Two last items for those who may enjoy Twilight Zone type tales for waveside conversation fodder. Rosaria Champagne Butterfield has a striking name and an even more striking conversion story to go along with it. The Secret Thoughts of an Unlikely Convert: An English Professor's Journey Into Christian Faith is also very much about her journey out of homosexuality. As such, at a juncture where reparative therapy is today vilified, her account seems to come out of an alternative universe and is one over which it’s hard to remain indifferent. Randall Sullivan’s The Miracle Detective is now more than a few years old, but it too features a conversion, as well as good writing, Medjugorge madness, Rolling Stone Magazine, and an interview with then-Cardinal Ratzinger inside the Vatican. What’s not to love? (Don’t answer that one…)
[Hat tip to GN]

1 comment:

I Am Fred Flick said...

Richard Peddicord's book attempts to "rehabilitate" Lagrange by fishing for thoughts and remarks of his that in some stilted way "anticipate" those of the heroes of the aggiornamento. In doing so he proves an unreliable guide to Lagrange and an unreliable commentator on the Church both then and now. In short, the operative word here is UNRELIABLE.
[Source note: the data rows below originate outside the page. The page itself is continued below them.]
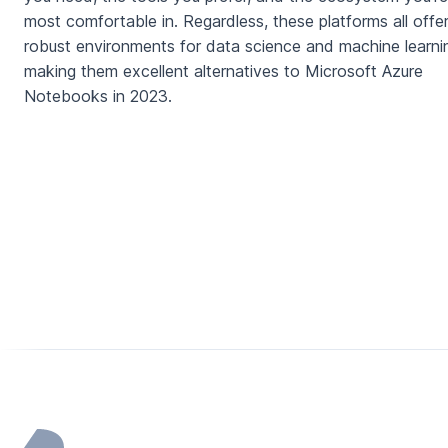
most comfortable in. Regardless, these platforms all offe
robust environments for data science and machine learni
making them excellent alternatives to Microsoft Azure
Notebooks in 2023.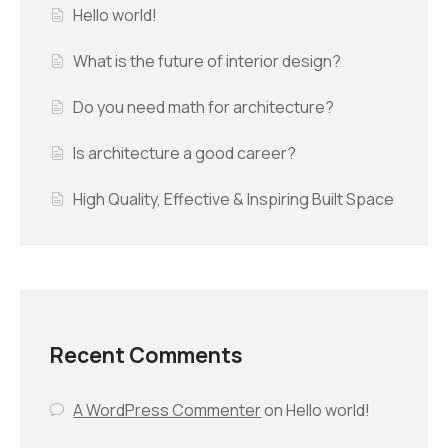
Hello world!
What is the future of interior design?
Do you need math for architecture?
Is architecture a good career?
High Quality, Effective & Inspiring Built Space
Recent Comments
A WordPress Commenter
on
Hello world!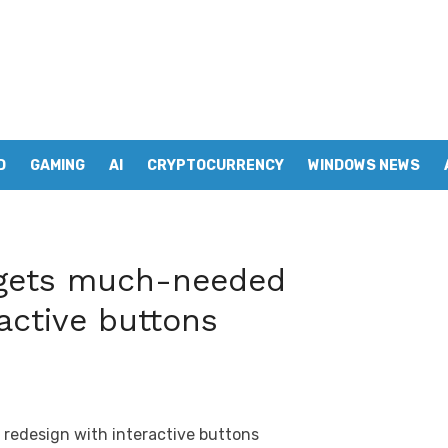
D
GAMING
AI
CRYPTOCURRENCY
WINDOWS NEWS
gets much-needed
active buttons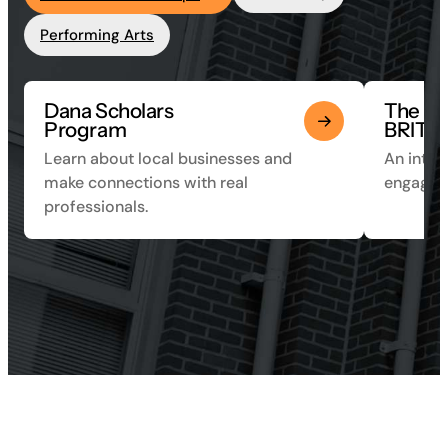
Performing Arts
Dana Scholars
The
Program
BRITE 
Learn about local businesses and
An inter
make connections with real
engagem
professionals.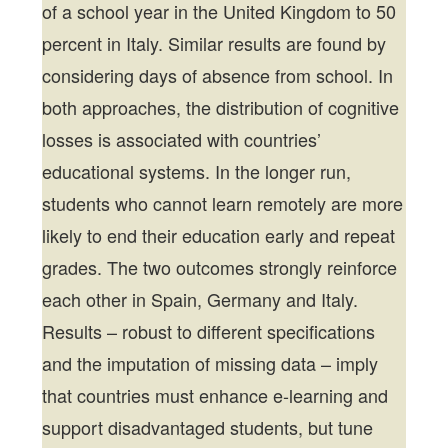
of a school year in the United Kingdom to 50
percent in Italy. Similar results are found by
considering days of absence from school. In
both approaches, the distribution of cognitive
losses is associated with countries’
educational systems. In the longer run,
students who cannot learn remotely are more
likely to end their education early and repeat
grades. The two outcomes strongly reinforce
each other in Spain, Germany and Italy.
Results – robust to different specifications
and the imputation of missing data – imply
that countries must enhance e-learning and
support disadvantaged students, but tune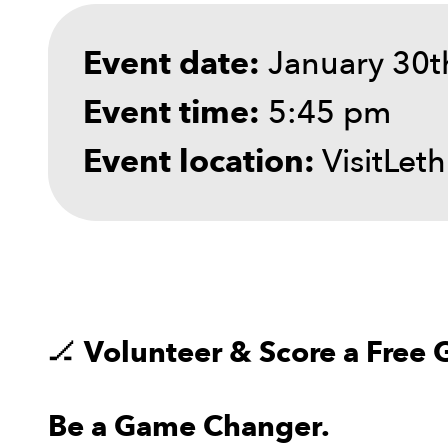
January 30t
Event date:
5:45 pm
Event time:
VisitLet
Event location:
🏒
Volunteer & Score a Free 
Be a Game Changer.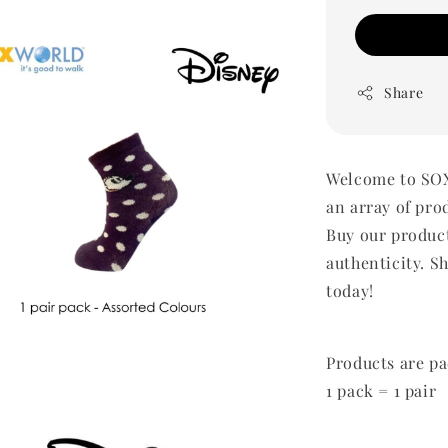
Share
Welcome to SOX
an array of pro
Buy our produc
authenticity. Sh
today!
Products are pa
1 pack = 1 pair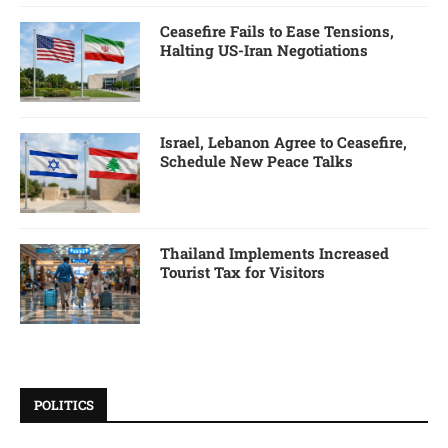
Ceasefire Fails to Ease Tensions,
Halting US-Iran Negotiations
Israel, Lebanon Agree to Ceasefire,
Schedule New Peace Talks
Thailand Implements Increased
Tourist Tax for Visitors
POLITICS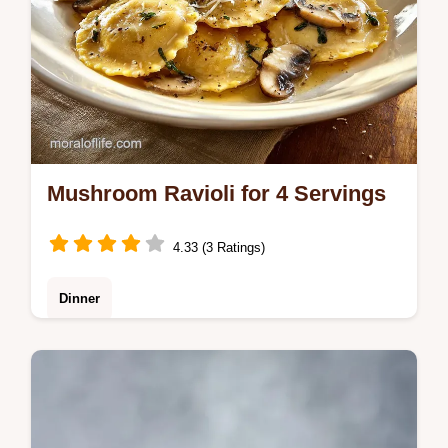
Mushroom Ravioli for 4 Servings
4.33 (3 Ratings)
Dinner
Master Mushroom Ravioli with our guide.
This homemade mushroom ravioli recipe
includes a common mistakes checklist to
prevent leaks. Ready in 80 minutes.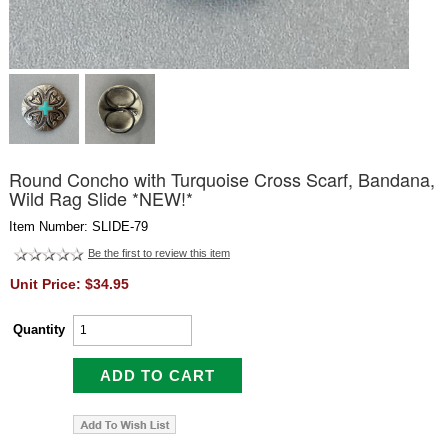
Round Concho with Turquoise Cross Scarf, Bandana,
Wild Rag Slide *NEW!*
Item Number: SLIDE-79
Be the first to review this item
Unit Price: $34.95
Quantity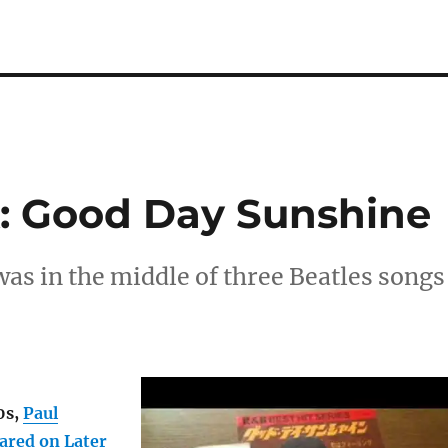
: Good Day Sunshine
s in the middle of three Beatles songs
0s,
Paul
ared on Later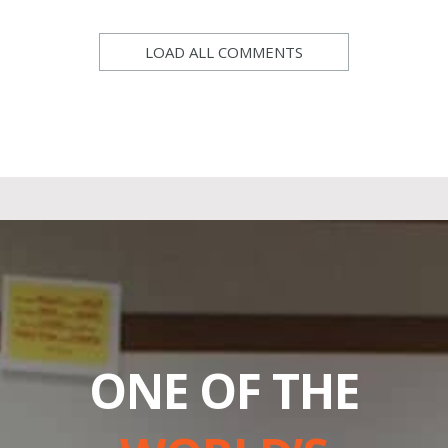
LOAD ALL COMMENTS
ONE OF THE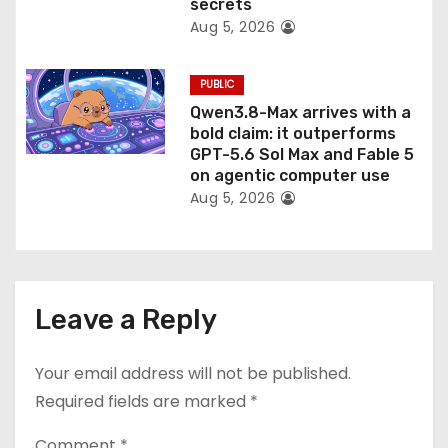
secrets
Aug 5, 2026
PUBLIC
Qwen3.8-Max arrives with a
bold claim: it outperforms
GPT-5.6 Sol Max and Fable 5
on agentic computer use
Aug 5, 2026
Leave a Reply
Your email address will not be published.
Required fields are marked
*
Comment
*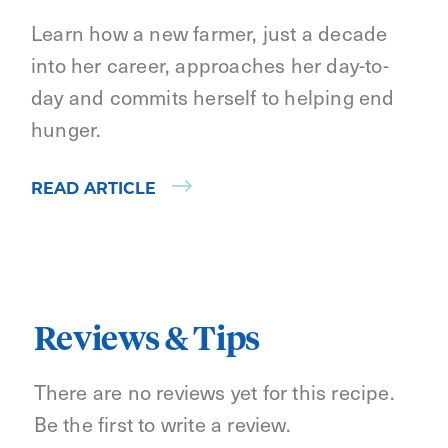
Learn how a new farmer, just a decade
into her career, approaches her day-to-
day and commits herself to helping end
hunger.
READ ARTICLE
Reviews & Tips
There are no reviews yet for this recipe.
Be the first to write a review.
I have a copy of his book. It features a picture of Lagrange on the cover shooting the photographer [perhaps it was Chenu?] a most malignant and unflattering expression. This, plus, the title, must have sent the Aidan Nicholses of the academe giggling -- perhaps it was a signal to them that Peddicord was just mining a new market, not attempting to upset anyone by actually challenging wobbly teachings of the last several decades. In any event, subsequent editions of his book have a different, more flattering picture of Lagrange on the cover.

An unreliable text inside, and a sniggering, graceless jape at the subject's expense on the outside: what more could you really expect from nouvelle scholarship?